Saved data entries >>
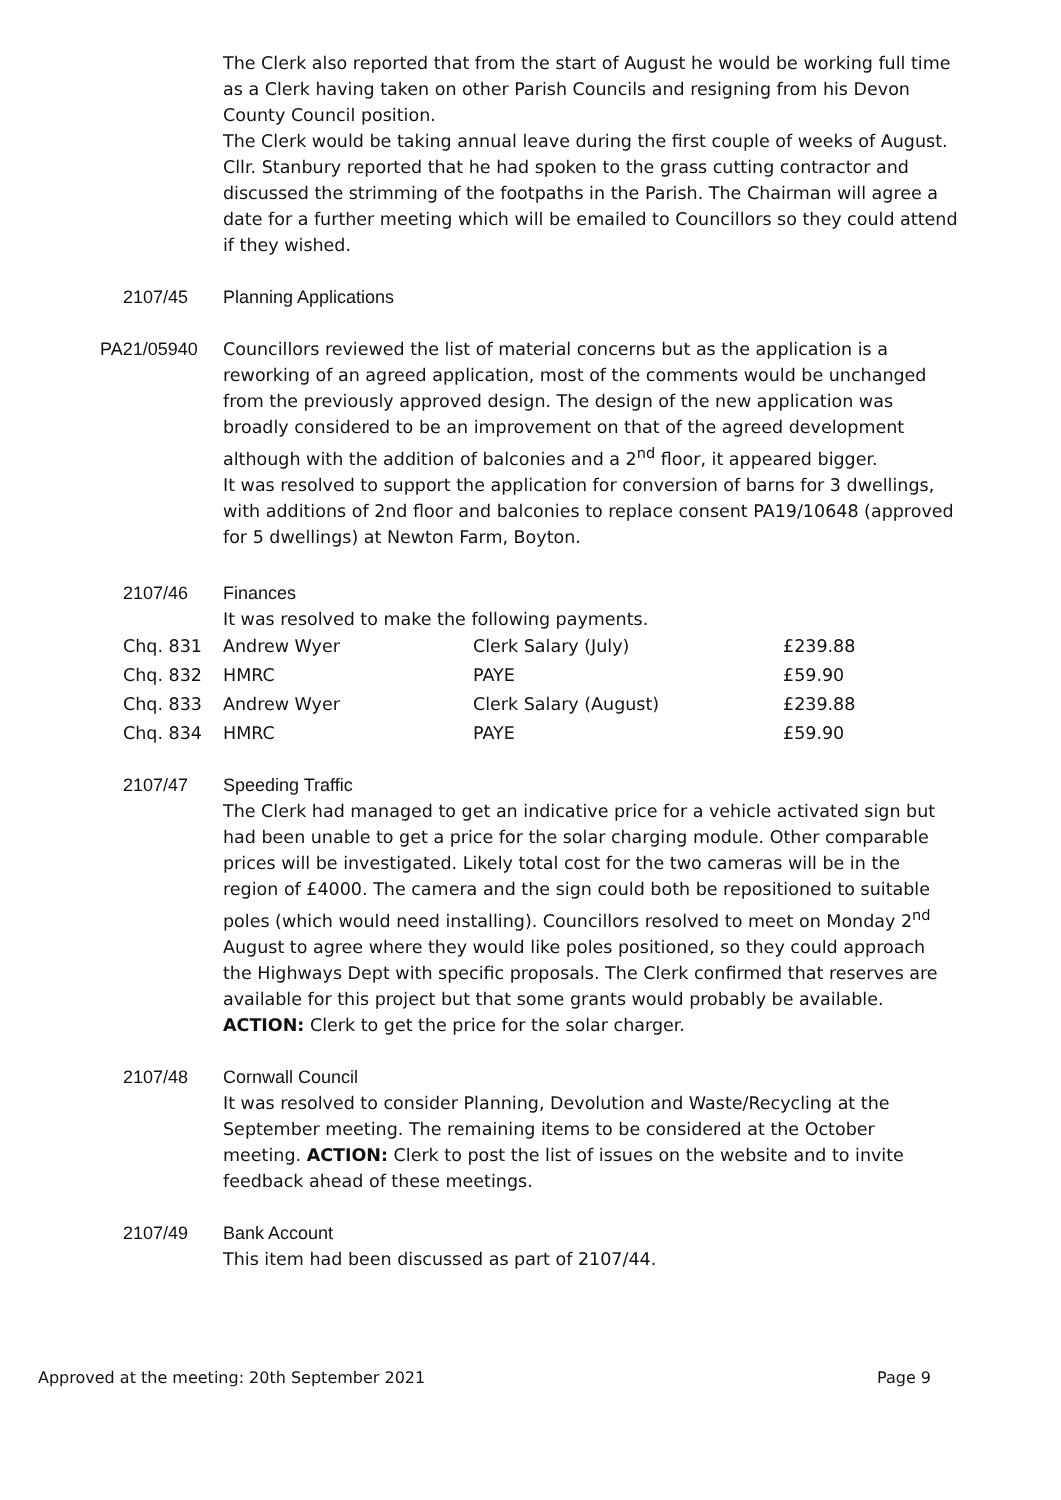The Clerk also reported that from the start of August he would be working full time as a Clerk having taken on other Parish Councils and resigning from his Devon County Council position.
The Clerk would be taking annual leave during the first couple of weeks of August.
Cllr. Stanbury reported that he had spoken to the grass cutting contractor and discussed the strimming of the footpaths in the Parish. The Chairman will agree a date for a further meeting which will be emailed to Councillors so they could attend if they wished.
2107/45 Planning Applications
PA21/05940 Councillors reviewed the list of material concerns but as the application is a reworking of an agreed application, most of the comments would be unchanged from the previously approved design. The design of the new application was broadly considered to be an improvement on that of the agreed development although with the addition of balconies and a 2<sup>nd</sup> floor, it appeared bigger.
It was resolved to support the application for conversion of barns for 3 dwellings, with additions of 2nd floor and balconies to replace consent PA19/10648 (approved for 5 dwellings) at Newton Farm, Boyton.
2107/46 Finances
It was resolved to make the following payments.
| Chq. 831 | Andrew Wyer | Clerk Salary (July) | £239.88 |
| Chq. 832 | HMRC | PAYE | £59.90 |
| Chq. 833 | Andrew Wyer | Clerk Salary (August) | £239.88 |
| Chq. 834 | HMRC | PAYE | £59.90 |
2107/47 Speeding Traffic
The Clerk had managed to get an indicative price for a vehicle activated sign but had been unable to get a price for the solar charging module. Other comparable prices will be investigated. Likely total cost for the two cameras will be in the region of £4000. The camera and the sign could both be repositioned to suitable poles (which would need installing). Councillors resolved to meet on Monday 2<sup>nd</sup> August to agree where they would like poles positioned, so they could approach the Highways Dept with specific proposals. The Clerk confirmed that reserves are available for this project but that some grants would probably be available. ACTION: Clerk to get the price for the solar charger.
2107/48 Cornwall Council
It was resolved to consider Planning, Devolution and Waste/Recycling at the September meeting. The remaining items to be considered at the October meeting. ACTION: Clerk to post the list of issues on the website and to invite feedback ahead of these meetings.
2107/49 Bank Account
This item had been discussed as part of 2107/44.
Approved at the meeting: 20th September 2021 Page 9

Exercise brief >>
Each record above should be duplicated word for word, with no pictures included.

Task solution >>
The Clerk also reported that from the start of August he would be working full time as a Clerk having taken on other Parish Councils and resigning from his Devon County Council position.
The Clerk would be taking annual leave during the first couple of weeks of August.
Cllr. Stanbury reported that he had spoken to the grass cutting contractor and discussed the strimming of the footpaths in the Parish. The Chairman will agree a date for a further meeting which will be emailed to Councillors so they could attend if they wished.
2107/45 Planning Applications
PA21/05940 Councillors reviewed the list of material concerns but as the application is a reworking of an agreed application, most of the comments would be unchanged from the previously approved design. The design of the new application was broadly considered to be an improvement on that of the agreed development although with the addition of balconies and a 2<sup>nd</sup> floor, it appeared bigger.
It was resolved to support the application for conversion of barns for 3 dwellings, with additions of 2nd floor and balconies to replace consent PA19/10648 (approved for 5 dwellings) at Newton Farm, Boyton.
2107/46 Finances
It was resolved to make the following payments.
| Chq. 831 | Andrew Wyer | Clerk Salary (July) | £239.88 |
| Chq. 832 | HMRC | PAYE | £59.90 |
| Chq. 833 | Andrew Wyer | Clerk Salary (August) | £239.88 |
| Chq. 834 | HMRC | PAYE | £59.90 |
2107/47 Speeding Traffic
The Clerk had managed to get an indicative price for a vehicle activated sign but had been unable to get a price for the solar charging module. Other comparable prices will be investigated. Likely total cost for the two cameras will be in the region of £4000. The camera and the sign could both be repositioned to suitable poles (which would need installing). Councillors resolved to meet on Monday 2<sup>nd</sup> August to agree where they would like poles positioned, so they could approach the Highways Dept with specific proposals. The Clerk confirmed that reserves are available for this project but that some grants would probably be available. ACTION: Clerk to get the price for the solar charger.
2107/48 Cornwall Council
It was resolved to consider Planning, Devolution and Waste/Recycling at the September meeting. The remaining items to be considered at the October meeting. ACTION: Clerk to post the list of issues on the website and to invite feedback ahead of these meetings.
2107/49 Bank Account
This item had been discussed as part of 2107/44.
Approved at the meeting: 20th September 2021 Page 9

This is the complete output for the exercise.